- _Task directions_:
Retype the entries below exactly, but begin at the line containing "Write the height" and end at the last line.

- _Data for review_:

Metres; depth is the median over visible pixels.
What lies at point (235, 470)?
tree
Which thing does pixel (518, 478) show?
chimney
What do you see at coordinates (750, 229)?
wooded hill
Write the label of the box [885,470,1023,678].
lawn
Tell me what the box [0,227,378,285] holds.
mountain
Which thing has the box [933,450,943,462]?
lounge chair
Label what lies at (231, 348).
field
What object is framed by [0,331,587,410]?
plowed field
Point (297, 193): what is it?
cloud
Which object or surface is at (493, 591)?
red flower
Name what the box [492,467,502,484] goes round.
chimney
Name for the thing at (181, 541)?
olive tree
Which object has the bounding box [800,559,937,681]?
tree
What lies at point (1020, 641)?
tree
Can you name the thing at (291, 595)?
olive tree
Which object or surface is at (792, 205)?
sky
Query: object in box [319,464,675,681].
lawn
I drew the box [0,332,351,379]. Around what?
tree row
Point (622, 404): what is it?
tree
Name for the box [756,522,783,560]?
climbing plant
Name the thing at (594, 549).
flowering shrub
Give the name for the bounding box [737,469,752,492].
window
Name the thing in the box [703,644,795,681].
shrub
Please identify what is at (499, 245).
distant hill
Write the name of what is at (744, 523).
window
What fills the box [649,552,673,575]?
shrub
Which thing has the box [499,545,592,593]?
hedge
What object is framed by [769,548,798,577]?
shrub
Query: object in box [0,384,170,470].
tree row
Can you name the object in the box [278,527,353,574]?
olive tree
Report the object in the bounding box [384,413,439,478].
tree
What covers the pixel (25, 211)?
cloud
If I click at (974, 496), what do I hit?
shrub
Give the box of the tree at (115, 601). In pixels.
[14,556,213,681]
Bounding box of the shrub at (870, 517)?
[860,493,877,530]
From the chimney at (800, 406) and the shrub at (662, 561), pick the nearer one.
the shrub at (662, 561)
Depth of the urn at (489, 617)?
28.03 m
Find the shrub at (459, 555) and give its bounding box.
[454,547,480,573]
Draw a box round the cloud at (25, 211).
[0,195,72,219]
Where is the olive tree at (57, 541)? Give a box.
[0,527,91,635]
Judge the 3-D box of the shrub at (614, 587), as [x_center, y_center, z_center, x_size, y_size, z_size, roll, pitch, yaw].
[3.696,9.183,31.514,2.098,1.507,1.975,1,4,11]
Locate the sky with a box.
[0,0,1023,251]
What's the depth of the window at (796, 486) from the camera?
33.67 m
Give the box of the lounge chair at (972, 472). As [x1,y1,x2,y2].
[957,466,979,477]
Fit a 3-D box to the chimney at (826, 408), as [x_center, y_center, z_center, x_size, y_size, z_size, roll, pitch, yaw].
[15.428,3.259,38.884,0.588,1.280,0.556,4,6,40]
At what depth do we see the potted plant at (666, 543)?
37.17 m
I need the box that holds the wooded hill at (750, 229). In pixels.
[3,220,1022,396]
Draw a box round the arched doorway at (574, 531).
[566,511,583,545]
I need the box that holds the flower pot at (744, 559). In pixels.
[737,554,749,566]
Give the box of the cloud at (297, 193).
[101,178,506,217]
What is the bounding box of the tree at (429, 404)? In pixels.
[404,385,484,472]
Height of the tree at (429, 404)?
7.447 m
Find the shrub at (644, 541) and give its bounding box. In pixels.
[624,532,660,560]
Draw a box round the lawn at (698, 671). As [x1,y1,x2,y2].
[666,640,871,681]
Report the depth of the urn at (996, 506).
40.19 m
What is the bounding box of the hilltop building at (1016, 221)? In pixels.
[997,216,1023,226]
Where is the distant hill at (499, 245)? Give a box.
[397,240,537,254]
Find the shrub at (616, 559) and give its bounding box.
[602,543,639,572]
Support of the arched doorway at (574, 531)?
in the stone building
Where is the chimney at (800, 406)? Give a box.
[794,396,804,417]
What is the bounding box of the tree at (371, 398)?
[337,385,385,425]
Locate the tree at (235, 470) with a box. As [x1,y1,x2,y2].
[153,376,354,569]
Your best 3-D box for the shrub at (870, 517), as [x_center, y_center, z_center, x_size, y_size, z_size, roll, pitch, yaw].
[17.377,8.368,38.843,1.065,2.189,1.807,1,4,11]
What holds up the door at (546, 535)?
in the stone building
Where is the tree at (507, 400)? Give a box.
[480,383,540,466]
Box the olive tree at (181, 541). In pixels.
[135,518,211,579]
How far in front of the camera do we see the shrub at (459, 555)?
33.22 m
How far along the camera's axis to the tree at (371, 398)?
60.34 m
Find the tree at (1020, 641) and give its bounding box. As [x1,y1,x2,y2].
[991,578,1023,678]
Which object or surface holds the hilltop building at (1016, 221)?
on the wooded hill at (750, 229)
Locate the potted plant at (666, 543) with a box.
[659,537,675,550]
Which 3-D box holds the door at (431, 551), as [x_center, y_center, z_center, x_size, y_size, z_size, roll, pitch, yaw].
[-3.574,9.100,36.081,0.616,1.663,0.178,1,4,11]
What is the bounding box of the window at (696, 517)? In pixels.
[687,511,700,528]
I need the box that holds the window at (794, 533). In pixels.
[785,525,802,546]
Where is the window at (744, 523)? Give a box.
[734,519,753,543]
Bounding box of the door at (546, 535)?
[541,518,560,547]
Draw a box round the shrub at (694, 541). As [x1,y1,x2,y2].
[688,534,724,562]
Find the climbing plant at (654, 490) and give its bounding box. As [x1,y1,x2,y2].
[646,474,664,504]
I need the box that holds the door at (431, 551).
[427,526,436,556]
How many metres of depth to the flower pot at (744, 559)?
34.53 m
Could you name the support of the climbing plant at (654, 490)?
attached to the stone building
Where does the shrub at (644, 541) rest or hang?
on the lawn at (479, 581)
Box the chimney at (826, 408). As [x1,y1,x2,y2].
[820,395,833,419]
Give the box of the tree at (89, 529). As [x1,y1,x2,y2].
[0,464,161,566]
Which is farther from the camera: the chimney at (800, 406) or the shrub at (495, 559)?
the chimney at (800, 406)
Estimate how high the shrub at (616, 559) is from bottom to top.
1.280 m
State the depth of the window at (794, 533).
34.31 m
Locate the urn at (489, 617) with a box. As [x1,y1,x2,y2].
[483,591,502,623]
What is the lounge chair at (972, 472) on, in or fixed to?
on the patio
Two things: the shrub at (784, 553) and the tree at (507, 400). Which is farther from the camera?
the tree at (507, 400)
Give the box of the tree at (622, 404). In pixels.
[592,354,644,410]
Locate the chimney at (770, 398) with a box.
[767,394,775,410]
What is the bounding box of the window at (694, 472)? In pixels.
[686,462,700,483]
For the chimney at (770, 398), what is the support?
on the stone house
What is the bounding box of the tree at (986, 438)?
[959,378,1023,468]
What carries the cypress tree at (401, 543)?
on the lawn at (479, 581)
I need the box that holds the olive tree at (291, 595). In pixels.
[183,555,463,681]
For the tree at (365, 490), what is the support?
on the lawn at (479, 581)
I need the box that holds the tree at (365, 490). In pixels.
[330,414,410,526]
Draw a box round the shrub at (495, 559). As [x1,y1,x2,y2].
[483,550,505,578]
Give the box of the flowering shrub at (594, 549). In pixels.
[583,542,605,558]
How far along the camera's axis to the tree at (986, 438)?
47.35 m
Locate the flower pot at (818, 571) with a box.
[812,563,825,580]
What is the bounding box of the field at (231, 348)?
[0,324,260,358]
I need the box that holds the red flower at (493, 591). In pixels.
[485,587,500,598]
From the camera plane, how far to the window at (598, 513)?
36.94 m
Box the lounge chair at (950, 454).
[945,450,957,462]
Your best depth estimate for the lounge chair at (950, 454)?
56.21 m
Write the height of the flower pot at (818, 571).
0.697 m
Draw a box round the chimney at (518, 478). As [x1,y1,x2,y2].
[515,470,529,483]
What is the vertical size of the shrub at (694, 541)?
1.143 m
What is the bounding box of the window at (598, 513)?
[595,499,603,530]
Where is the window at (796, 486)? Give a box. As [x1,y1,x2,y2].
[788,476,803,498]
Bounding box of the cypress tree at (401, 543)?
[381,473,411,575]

- _Solution to the problem_:
Write the height of the flower pot at (818, 571).
0.697 m
Draw a box round the chimney at (518, 478). As [x1,y1,x2,y2].
[515,470,529,483]
What is the vertical size of the shrub at (694, 541)?
1.143 m
What is the bounding box of the window at (598, 513)?
[595,499,603,530]
Where is the window at (796, 486)? Give a box. As [x1,y1,x2,y2].
[788,476,803,498]
Bounding box of the cypress tree at (401, 543)?
[381,473,411,575]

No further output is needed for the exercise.